Segregating tests into multiple files within the t directory can be used either to make the sizes of each file more manageable, or as a guide to partitioning the tests. You could define setup and teardown procedures in each file if you wanted to make each one effectively a single independent unit test; it's up to you. In true Perl fashion, you have enough rope either to hang yourself or to make a lasso.






For Further Exploration



Once you've mastered the basics of Perl testing, you may be interested in more advanced capabilities. For rigorous unit testing of legacy object-oriented applications, Test::MockObject provides a complete, if lengthy, solution. Test::MockObject lets you create objects that mock the behavior of the ones actually used in your application so they present apparently the same interface to the calling tests but under your complete control and without the side effects. (Testing a database is such a common need for mocking that the module DBD::Mock was created to help with it.) This is so-called "white box" testing: instead of looking only at the interfaces a method presents to the outside world, you craft unit tests for it by inspecting its code to see where it calls functions or methods that may alter state. Then you mock those functions to track whether they are being called the way you expect at that point.


If you like to integrate code and its documentation, you might like to do the same with its tests, in which case the CPAN module Test::Inline lets you embed tests within code in an extension of the POD language.
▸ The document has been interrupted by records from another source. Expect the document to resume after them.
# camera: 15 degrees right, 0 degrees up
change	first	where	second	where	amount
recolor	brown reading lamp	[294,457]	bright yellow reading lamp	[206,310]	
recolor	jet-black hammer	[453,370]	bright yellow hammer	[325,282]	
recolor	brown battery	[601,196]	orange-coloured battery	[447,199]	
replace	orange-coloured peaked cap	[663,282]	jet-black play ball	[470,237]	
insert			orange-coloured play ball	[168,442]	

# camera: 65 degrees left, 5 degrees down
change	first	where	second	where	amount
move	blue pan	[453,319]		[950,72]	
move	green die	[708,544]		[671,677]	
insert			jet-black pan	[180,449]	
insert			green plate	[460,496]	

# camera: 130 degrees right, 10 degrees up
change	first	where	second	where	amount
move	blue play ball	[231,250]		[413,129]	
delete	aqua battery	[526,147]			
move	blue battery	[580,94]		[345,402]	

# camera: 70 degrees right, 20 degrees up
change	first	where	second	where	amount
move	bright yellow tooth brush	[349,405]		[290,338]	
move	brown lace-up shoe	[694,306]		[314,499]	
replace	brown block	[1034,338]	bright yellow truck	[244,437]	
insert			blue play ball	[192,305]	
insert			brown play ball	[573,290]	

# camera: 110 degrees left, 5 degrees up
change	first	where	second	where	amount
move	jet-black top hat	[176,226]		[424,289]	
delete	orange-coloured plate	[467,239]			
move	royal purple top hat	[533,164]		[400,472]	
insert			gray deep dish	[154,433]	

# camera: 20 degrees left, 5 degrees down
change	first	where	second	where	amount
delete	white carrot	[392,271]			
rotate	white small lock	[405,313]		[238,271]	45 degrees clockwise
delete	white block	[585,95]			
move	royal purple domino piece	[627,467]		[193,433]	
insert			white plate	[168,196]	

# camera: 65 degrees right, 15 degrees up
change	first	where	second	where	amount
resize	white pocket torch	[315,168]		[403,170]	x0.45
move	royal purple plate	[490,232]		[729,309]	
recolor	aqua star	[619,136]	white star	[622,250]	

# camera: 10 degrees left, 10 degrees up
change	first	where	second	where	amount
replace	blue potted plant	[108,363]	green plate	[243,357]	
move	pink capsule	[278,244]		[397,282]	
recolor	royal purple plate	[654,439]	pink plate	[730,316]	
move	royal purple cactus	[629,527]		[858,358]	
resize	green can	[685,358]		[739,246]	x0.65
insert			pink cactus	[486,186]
Just encapsulate them in POD-like blocks marked "=begin testing" ... "=end testing" and then extract the tests into a test file with the program pod2test that comes with Test::Inline. (This step can be automated in your module's Makefile.PL during the make test phase.)


Test::Unit



If you're coming from a Java/JUnit background and want a familiar testing environment in Perl, the CPAN module Test::Unit is for you. You define set_up() and tear_down() procedures to prepare for and clean up after each test case so there can be no side effects between tests. Test::Unit even provides the green/red bar, courtesy of PerlTk.

Coverage Testing



The value of tests is proportional to the proportion of possible equivalence classes that are exercised. Generating the valid equivalence classes is still a manual task, but you can at least verify that all the statements in your code have been exercised during testing. Once again, this has been automated. Modules for measuring code coverage have existed for some time: Devel::DProf and Devel::SmallProf profile code and the parts that haven't been called can be inferred. Devel::Coverage shows them explicitly. But that's still too much work for the lazy. Therefore the modern module Devel::Cover has been extended to include coverage for tests. Now, simply by defining an environment variable, you can trigger analysis during make test and generate a coverage database that can be analyzed with the cover program that comes with Devel::Cover. That program outputs HTML that provides a tabular representation of the lines of code that did not get exercised. There's even another module, Test::Pod::Coverage, that verifies that all the files in your distribution provide documentation.

Legacy Application Testing



Perl programmers are often faced with having to deal with legacy applications which lack unit tests or, for that matter, coherent units. Perl's testing framework at this point becomes useful for creating end-to-end regression tests to provide a safety net while the application is modified. This can even be extended to testing web interfaces via the CPAN module Test::WWW::Mechanize. If you find the work of programming the necessary inputs to navigate a web interface too tedious, the module HTTP::Recorder will do it for you.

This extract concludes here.